Third — Moriarty has a conflict of interest in prosecuting this case, as she was Hennepin County’s lead public defender when Braveheart was initially charged with Murder. Having overseen this case in that role, it is improper for her to now assume the role of prosecutor. Why the Markeys are seemingly the only ones to be concerned with this is curious and wrong.

Fourth — despite suggestions by Moriarty’s office in the brief and in statements made over the past months that Braveheart had shown himself to be particularly responsive to treatment and rehabilitation while in custody, Judge Burns completely rejected that narrative.

Judge Burns aptly laid out his professional experiences as both a probation officer and a prosecutor before becoming a judge. He cited this experience in helping him sift through the various arguments, information, and evidence in the case. As such, he found Moriarty’s suggestion that Braveheart had changed and made significant progress toward rehabilitation to be lacking.
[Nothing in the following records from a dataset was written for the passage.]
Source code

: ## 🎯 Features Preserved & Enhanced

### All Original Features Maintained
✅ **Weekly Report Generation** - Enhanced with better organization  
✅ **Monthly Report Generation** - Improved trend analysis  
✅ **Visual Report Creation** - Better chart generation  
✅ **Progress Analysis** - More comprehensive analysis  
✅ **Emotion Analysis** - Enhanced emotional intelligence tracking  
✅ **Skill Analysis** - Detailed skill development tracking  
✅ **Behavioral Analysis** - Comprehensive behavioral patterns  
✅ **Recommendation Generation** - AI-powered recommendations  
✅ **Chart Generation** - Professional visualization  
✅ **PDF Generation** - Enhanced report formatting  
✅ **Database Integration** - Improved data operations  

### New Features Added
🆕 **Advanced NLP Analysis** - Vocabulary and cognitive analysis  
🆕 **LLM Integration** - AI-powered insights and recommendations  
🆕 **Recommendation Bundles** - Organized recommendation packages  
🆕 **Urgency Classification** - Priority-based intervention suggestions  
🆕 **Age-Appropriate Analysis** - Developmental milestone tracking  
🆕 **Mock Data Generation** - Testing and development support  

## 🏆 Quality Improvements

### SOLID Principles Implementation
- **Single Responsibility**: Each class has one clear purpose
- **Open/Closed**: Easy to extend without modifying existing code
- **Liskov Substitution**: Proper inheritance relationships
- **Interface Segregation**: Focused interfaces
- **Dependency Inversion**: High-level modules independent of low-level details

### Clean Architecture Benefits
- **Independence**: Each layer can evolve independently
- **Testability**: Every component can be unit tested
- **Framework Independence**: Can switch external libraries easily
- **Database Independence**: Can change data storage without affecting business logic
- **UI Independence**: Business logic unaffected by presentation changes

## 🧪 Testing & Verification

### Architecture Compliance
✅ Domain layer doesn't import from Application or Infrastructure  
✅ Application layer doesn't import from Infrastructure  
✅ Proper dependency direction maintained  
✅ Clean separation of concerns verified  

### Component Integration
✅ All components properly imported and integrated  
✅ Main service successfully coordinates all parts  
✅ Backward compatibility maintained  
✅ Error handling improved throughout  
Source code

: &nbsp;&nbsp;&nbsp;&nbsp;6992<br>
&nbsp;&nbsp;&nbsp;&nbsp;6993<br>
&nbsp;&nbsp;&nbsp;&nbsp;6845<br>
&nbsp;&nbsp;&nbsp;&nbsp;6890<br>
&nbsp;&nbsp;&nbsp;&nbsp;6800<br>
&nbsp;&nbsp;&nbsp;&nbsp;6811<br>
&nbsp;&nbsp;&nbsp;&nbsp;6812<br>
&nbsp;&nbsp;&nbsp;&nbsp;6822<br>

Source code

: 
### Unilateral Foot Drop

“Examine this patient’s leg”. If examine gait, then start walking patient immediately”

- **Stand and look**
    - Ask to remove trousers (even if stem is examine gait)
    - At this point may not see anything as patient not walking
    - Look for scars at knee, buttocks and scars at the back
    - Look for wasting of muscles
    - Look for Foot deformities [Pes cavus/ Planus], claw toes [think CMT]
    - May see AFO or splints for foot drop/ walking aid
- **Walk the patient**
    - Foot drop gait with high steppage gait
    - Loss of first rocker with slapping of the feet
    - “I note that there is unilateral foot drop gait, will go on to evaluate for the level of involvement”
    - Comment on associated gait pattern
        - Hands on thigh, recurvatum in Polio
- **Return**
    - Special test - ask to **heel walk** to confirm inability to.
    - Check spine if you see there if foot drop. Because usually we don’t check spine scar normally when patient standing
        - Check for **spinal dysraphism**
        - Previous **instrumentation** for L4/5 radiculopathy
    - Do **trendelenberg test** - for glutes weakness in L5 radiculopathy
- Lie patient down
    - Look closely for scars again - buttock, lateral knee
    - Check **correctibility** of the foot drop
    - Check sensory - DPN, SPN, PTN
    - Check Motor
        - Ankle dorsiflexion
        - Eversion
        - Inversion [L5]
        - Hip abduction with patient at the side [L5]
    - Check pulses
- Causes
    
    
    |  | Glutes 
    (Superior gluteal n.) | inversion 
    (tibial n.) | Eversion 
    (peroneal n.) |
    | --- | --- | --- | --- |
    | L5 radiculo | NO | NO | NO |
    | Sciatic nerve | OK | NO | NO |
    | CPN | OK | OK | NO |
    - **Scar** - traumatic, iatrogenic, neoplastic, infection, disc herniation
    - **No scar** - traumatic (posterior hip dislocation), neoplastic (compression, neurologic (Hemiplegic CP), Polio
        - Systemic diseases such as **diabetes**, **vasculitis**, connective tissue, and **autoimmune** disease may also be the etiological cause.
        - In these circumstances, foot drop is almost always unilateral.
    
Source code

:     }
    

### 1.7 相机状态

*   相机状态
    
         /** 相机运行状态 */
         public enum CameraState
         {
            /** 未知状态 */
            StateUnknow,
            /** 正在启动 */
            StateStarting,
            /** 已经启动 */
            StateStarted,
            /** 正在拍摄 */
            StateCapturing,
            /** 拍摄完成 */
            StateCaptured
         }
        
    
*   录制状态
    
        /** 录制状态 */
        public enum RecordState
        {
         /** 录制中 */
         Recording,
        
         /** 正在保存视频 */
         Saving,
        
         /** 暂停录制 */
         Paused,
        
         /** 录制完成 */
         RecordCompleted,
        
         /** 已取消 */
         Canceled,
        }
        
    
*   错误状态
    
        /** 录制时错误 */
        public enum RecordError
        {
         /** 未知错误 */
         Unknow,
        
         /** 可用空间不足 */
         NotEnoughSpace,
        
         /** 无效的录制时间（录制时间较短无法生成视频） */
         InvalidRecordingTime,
Judge Burns noted that records of Braveheart’s treatment were:

“…punctuated by outbursts, disrespect to staff and other residents, episodes of physical violence and harassment to staff and other residents.”

This is not the picture painted by Moriarty’s office, and that discrepancy in facts is particularly damning to Moriarty’s credibility as a prosecutor.

Moriarty’s first ten (10) months in office have been troubling. Sadly, her leanings and actions are exactly what she told us they would be when Hennepin County voters went to the polls last fall. Absent a recall or some other action, Hennepin County residents are in for at least three (3) more years of an activist prosecutor who is failing to fight for public safety.